§ **Problem details**
The data below holds a line containing "Average Grade, 1: 19 -> 17.62" and a line containing "Average Grade, 6: 18 -> 16.97"; please quote exactly those two lines and every line between them, and nothing else.

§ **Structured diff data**
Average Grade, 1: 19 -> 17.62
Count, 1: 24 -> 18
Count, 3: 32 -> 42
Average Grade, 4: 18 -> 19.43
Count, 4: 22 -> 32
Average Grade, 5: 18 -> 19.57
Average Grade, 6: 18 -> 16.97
...
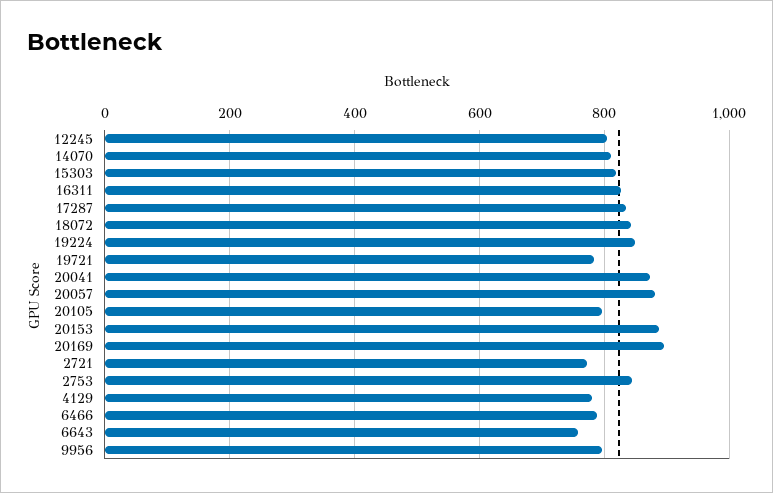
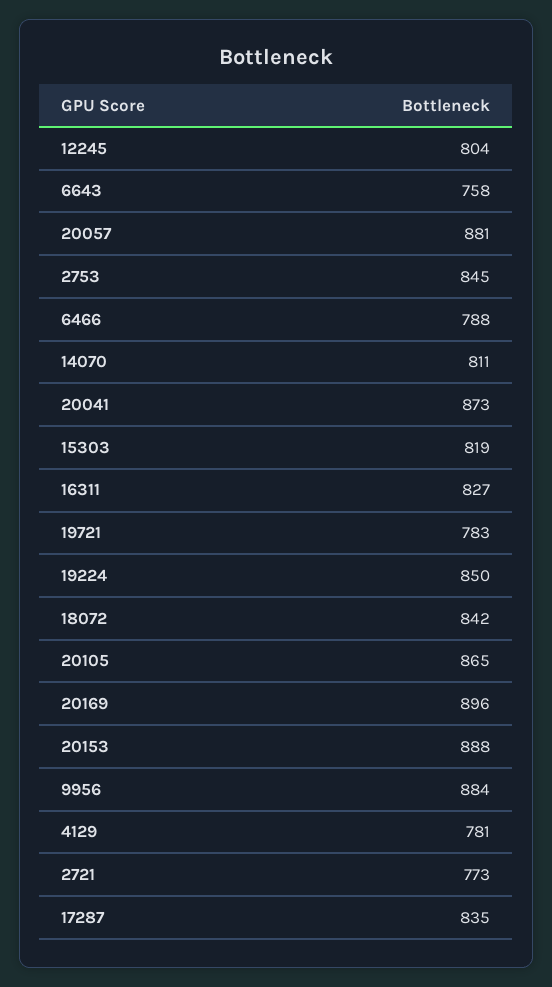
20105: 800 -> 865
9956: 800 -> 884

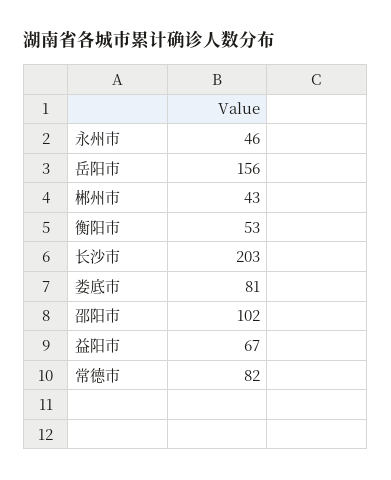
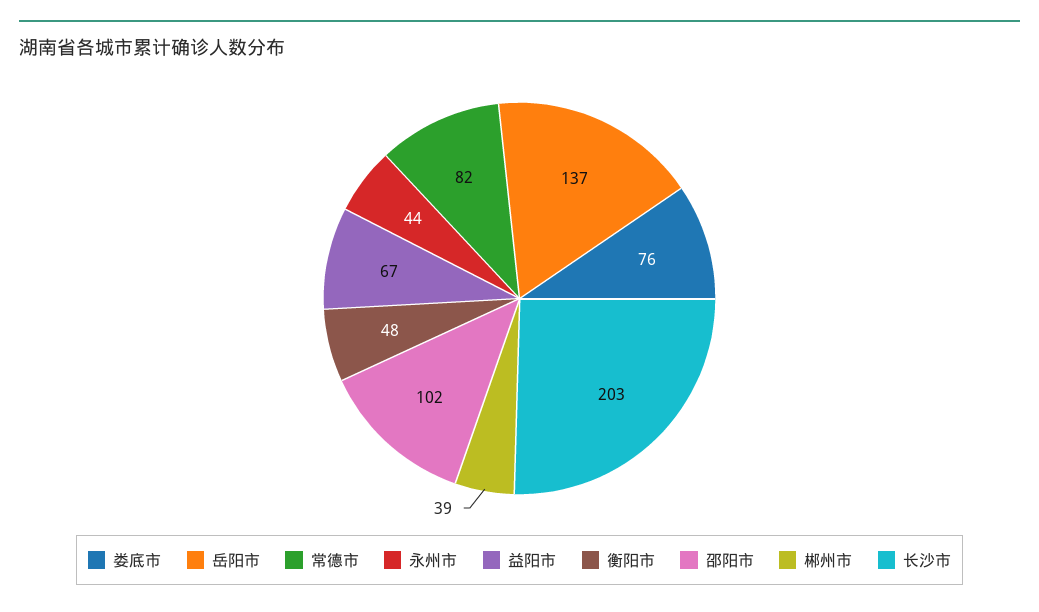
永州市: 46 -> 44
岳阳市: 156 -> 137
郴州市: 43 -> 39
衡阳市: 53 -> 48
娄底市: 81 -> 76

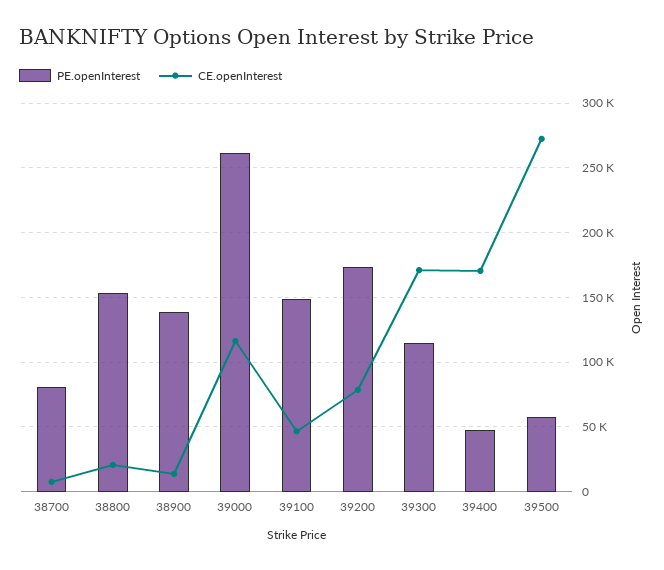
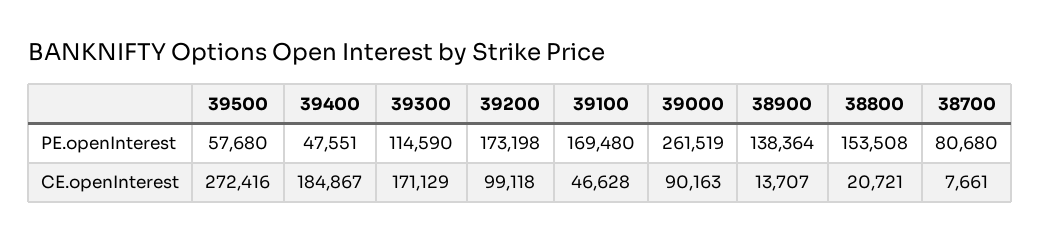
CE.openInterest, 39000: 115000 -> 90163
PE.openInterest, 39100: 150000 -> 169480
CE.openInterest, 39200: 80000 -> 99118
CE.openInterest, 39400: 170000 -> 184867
--
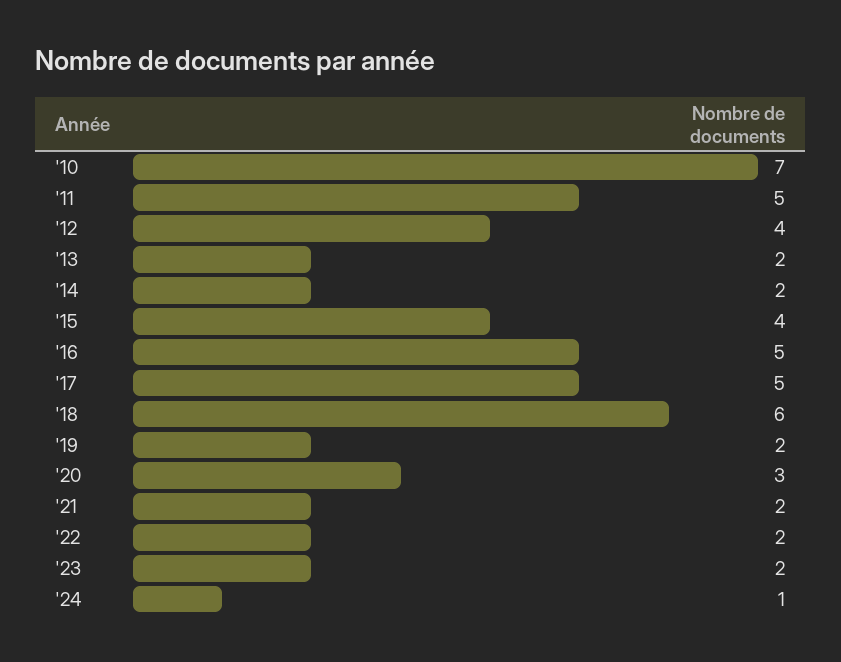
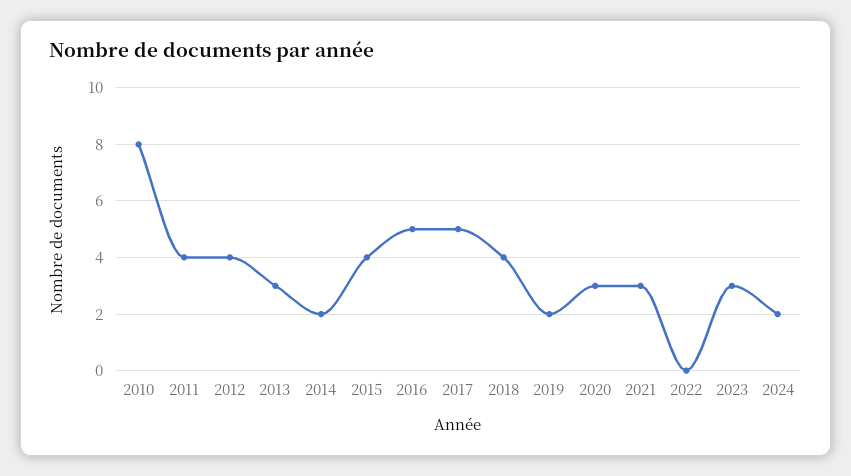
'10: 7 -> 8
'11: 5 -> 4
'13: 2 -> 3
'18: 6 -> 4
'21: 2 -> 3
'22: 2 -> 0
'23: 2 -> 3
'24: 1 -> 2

§ **Exercise output**
Average Grade, 1: 19 -> 17.62
Count, 1: 24 -> 18
Count, 3: 32 -> 42
Average Grade, 4: 18 -> 19.43
Count, 4: 22 -> 32
Average Grade, 5: 18 -> 19.57
Average Grade, 6: 18 -> 16.97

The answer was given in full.